Would you transcribe each entry exactly as it stands, omitting the pictures?
── Dataset records
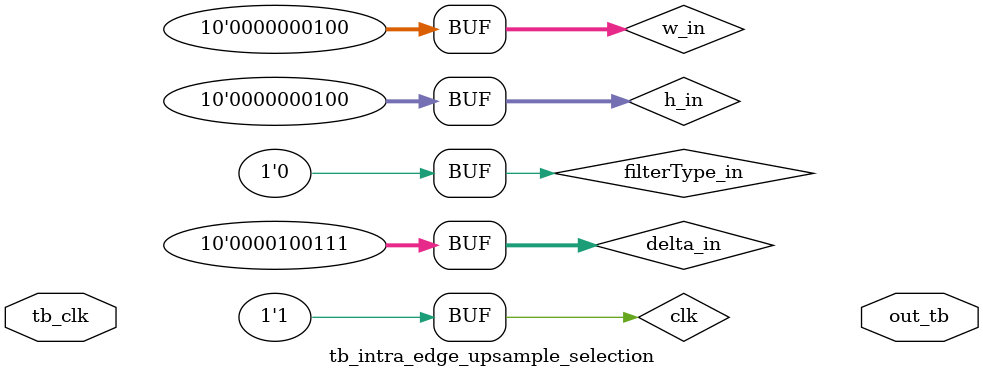
<source format=sv>

`timescale 1ns/1ns

module tb_intra_edge_upsample_selection(
	input 				 tb_clk,
	output logic [9:0] out_tb
);

// define internal registers
logic 				 clk;
logic       		 filterType_in;
logic 		 [9:0] w_in;
logic 		 [9:0] h_in;
logic signed [9:0] delta_in;
logic 	   		 result;


// instantiate the uut
intra_edge_upsample_selection uut(.clk(clk),
											 .w(w_in), 
											 .h(h_in), 
											 .filterType(filterType_in), 
											 .delta(delta_in),
											 .useUpsample(result));

// push data into the module
initial
	begin
		// set all registers to 0
		w_in 			  = 10'd0;
		h_in 			  = 10'd0;
		filterType_in = 1'd0;
		delta_in		  = 10'd0;
		
		// wait 100ns
		w_in = 10'd4;
		h_in = 10'd4;
		filterType_in = 1'd0;
		delta_in = 10'd39;

	end

// always toggle clock every 5ns
always
	begin
		clk = 1'b0;
		#5;
		clk = 1'b1;
		#5;
	end
endmodule : tb_intra_edge_upsample_selection
</source>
────
**Answer space:**
<source format=sv>

`timescale 1ns/1ns

module tb_intra_edge_upsample_selection(
	input 				 tb_clk,
	output logic [9:0] out_tb
);

// define internal registers
logic 				 clk;
logic       		 filterType_in;
logic 		 [9:0] w_in;
logic 		 [9:0] h_in;
logic signed [9:0] delta_in;
logic 	   		 result;


// instantiate the uut
intra_edge_upsample_selection uut(.clk(clk),
											 .w(w_in), 
											 .h(h_in), 
											 .filterType(filterType_in), 
											 .delta(delta_in),
											 .useUpsample(result));

// push data into the module
initial
	begin
		// set all registers to 0
		w_in 			  = 10'd0;
		h_in 			  = 10'd0;
		filterType_in = 1'd0;
		delta_in		  = 10'd0;
		
		// wait 100ns
		w_in = 10'd4;
		h_in = 10'd4;
		filterType_in = 1'd0;
		delta_in = 10'd39;

	end

// always toggle clock every 5ns
always
	begin
		clk = 1'b0;
		#5;
		clk = 1'b1;
		#5;
	end
endmodule : tb_intra_edge_upsample_selection
</source>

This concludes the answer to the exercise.